If you want to sec strangers get together, if you want to experience in its full intensity the grand emotion of neighborhood, you have only to wait until something disrupts the communication system — that smooth, effortless system that, functioning in its normal perfection, turns most of us into glassy-eyed, speeding strangers to one another. Let who will agitate and logroll for better roads: I sing the bad ones and the friendly unity that travels them when wheels and hoofs bog down.
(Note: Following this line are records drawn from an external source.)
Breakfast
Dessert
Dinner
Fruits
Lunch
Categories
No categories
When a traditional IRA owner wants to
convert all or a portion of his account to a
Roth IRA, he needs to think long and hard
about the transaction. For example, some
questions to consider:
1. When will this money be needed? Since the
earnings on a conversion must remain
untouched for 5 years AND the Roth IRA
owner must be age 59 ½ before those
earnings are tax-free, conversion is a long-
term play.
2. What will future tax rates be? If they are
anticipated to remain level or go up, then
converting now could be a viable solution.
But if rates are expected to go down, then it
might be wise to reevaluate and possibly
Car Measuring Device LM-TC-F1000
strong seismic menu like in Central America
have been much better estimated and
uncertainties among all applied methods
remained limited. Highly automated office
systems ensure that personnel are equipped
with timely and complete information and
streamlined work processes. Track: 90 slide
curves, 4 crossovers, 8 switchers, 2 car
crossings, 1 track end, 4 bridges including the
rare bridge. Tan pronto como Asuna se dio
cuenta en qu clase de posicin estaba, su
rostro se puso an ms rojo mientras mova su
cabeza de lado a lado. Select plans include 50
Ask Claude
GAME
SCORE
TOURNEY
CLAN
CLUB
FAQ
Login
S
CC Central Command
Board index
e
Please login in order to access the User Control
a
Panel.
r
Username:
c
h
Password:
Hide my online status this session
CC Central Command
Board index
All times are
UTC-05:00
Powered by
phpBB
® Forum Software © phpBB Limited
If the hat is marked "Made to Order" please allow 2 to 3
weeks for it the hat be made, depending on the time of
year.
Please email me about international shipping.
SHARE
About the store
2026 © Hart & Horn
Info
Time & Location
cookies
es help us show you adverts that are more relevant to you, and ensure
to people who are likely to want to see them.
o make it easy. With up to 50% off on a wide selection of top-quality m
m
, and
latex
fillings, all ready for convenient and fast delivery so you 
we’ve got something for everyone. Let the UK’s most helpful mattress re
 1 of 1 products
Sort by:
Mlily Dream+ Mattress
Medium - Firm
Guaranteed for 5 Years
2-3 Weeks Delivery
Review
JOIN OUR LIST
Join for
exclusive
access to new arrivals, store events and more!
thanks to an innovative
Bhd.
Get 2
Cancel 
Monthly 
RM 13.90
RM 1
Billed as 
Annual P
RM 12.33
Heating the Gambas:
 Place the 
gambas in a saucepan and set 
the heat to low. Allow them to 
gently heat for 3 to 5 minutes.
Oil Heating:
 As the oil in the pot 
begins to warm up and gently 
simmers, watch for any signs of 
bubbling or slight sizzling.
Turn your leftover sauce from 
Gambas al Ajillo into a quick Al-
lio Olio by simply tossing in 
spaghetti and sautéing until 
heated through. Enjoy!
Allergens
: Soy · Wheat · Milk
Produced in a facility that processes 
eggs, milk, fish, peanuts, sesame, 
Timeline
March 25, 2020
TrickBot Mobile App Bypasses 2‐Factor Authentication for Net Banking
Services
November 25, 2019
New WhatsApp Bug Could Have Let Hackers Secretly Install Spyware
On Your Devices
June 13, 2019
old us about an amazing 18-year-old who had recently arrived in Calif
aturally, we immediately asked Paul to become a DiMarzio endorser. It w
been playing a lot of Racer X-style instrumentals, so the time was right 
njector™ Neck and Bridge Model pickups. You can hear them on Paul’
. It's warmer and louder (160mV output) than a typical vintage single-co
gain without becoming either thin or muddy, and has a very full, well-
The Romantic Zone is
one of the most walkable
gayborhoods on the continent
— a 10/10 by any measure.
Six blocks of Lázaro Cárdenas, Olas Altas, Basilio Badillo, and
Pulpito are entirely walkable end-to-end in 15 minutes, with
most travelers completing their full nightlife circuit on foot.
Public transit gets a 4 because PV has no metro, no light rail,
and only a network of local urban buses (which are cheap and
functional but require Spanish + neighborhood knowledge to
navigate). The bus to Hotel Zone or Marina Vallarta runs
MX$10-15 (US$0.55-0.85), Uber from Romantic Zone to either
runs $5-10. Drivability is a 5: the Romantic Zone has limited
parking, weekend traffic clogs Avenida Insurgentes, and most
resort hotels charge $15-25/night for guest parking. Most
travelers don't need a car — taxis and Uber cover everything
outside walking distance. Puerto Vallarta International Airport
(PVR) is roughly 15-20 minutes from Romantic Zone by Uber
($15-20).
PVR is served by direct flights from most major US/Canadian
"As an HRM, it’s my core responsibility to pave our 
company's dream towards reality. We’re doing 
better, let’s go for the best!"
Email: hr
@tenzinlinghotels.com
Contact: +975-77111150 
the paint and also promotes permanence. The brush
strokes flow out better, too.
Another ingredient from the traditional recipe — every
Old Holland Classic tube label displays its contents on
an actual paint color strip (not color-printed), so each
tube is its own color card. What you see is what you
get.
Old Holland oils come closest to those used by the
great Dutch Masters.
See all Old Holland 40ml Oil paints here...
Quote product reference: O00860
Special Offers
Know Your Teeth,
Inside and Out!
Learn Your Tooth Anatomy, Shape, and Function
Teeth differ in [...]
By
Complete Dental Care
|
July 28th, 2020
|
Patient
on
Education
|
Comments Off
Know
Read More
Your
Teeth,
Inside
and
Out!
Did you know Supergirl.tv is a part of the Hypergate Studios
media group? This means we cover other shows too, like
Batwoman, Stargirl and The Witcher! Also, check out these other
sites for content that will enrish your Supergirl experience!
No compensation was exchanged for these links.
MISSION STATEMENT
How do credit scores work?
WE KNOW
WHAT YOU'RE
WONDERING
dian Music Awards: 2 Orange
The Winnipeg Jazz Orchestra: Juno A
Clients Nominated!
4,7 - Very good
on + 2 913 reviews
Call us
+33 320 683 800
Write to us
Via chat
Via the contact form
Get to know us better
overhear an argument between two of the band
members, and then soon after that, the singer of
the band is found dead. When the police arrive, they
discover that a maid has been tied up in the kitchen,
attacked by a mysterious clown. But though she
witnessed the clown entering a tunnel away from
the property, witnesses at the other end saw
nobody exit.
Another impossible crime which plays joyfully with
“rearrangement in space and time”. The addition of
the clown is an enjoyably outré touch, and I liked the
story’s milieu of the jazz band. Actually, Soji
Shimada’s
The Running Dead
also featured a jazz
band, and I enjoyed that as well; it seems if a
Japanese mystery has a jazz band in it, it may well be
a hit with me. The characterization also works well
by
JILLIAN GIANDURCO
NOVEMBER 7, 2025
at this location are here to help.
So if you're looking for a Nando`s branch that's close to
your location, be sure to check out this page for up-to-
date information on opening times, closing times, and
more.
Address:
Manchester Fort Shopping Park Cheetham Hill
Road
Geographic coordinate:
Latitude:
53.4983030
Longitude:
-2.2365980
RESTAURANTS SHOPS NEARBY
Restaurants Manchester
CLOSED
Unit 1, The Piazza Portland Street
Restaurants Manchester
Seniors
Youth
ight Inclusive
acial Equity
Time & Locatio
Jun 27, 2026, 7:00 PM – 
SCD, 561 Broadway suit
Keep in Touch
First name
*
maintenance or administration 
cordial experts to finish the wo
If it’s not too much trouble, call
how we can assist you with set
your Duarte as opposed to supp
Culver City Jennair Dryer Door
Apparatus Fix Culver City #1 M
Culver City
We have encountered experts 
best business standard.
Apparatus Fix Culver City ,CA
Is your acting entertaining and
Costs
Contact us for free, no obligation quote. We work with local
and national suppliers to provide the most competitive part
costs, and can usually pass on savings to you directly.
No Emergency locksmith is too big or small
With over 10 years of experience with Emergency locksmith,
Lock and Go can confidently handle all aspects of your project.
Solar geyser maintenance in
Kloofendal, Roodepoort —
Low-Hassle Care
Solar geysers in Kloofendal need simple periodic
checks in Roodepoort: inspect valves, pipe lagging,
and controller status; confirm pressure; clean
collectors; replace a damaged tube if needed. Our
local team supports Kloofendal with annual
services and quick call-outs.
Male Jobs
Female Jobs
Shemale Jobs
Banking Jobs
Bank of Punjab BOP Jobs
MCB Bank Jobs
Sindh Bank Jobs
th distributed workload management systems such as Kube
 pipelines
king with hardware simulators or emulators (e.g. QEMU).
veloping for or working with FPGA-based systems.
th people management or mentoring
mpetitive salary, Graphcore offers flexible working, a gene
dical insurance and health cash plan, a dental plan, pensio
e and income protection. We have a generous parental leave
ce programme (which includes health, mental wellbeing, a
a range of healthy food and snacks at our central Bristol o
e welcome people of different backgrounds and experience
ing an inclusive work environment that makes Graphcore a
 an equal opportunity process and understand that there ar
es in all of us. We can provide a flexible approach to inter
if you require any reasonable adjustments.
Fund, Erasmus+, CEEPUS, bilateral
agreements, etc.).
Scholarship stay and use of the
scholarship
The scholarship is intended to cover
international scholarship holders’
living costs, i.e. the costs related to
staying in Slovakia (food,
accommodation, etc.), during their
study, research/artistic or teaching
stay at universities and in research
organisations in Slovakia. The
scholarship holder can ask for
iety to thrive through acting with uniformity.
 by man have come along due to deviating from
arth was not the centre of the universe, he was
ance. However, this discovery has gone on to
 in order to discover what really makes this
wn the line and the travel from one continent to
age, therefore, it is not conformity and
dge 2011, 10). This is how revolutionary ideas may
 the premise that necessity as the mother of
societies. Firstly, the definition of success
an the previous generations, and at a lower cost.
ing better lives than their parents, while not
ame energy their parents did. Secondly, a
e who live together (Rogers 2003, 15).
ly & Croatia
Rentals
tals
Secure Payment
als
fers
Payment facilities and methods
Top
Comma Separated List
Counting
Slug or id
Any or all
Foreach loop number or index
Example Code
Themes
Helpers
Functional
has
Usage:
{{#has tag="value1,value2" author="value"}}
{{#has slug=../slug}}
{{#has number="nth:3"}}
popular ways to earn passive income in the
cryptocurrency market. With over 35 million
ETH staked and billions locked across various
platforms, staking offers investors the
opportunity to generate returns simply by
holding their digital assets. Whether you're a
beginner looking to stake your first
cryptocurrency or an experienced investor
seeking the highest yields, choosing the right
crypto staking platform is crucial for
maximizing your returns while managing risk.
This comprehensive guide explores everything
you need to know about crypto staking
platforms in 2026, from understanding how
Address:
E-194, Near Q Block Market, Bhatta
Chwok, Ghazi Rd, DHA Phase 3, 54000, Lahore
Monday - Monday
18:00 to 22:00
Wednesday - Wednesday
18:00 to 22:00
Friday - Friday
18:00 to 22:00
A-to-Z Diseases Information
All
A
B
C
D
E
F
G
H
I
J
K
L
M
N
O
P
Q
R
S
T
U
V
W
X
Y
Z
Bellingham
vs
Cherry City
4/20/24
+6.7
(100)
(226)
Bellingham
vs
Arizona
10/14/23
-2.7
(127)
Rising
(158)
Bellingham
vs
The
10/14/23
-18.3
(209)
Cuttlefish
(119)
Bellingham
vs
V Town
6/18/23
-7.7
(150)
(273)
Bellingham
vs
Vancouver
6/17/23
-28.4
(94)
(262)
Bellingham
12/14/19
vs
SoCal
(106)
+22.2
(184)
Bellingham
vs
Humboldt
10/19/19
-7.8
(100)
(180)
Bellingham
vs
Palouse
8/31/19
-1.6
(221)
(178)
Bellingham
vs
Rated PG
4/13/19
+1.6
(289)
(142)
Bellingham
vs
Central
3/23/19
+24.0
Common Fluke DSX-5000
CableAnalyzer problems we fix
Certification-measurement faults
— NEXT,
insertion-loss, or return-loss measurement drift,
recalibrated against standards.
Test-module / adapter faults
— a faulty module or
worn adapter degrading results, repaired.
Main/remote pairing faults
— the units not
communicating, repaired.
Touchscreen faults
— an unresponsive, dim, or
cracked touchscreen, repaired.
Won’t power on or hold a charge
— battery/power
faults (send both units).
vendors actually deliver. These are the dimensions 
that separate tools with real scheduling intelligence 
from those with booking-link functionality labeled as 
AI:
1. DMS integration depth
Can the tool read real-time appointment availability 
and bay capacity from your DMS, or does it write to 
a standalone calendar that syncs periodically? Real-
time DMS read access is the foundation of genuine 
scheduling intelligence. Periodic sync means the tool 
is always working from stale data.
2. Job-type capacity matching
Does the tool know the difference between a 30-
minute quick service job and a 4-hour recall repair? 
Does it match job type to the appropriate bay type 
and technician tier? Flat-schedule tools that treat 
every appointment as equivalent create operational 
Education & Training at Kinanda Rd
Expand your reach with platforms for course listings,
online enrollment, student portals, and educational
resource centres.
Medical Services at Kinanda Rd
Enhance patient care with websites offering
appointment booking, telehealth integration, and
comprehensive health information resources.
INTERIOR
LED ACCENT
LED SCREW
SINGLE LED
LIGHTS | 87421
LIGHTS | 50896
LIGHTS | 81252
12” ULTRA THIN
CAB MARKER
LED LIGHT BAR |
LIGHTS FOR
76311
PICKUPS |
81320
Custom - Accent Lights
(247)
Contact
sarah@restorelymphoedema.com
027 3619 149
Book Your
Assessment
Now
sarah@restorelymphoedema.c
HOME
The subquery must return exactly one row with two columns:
The children, of course, get the spirit of the thing. (Jane, who is four, was heard yesterday saying to Ting, who is not two: ‘Come on, Ting, let’s go take a walk. Let’s go take a hog wallow.’) When they are octogenarians they will ruminate: ‘No, the winters are not what they used to be. And the springs! Why, when I was a boy a grown man couldn’t step into his own dooryard in anything lower than waders. Children under six were not allowed out without a strong man accompanying them. It was a law — yes, sir! In the famous spring of ‘39 the mud came rolling down the hill roads in regular waves, and when you took a car up the Brook Road the whole surface teetered in one piece until the side you weren’t on stood up two feet above its bed. You kids nowadays don’t know anything. Not anything. No more mud now, thanks to WPA and all the other modern improvements — blast them! How can kids know anything, with no mud left for ‘em to learn on?’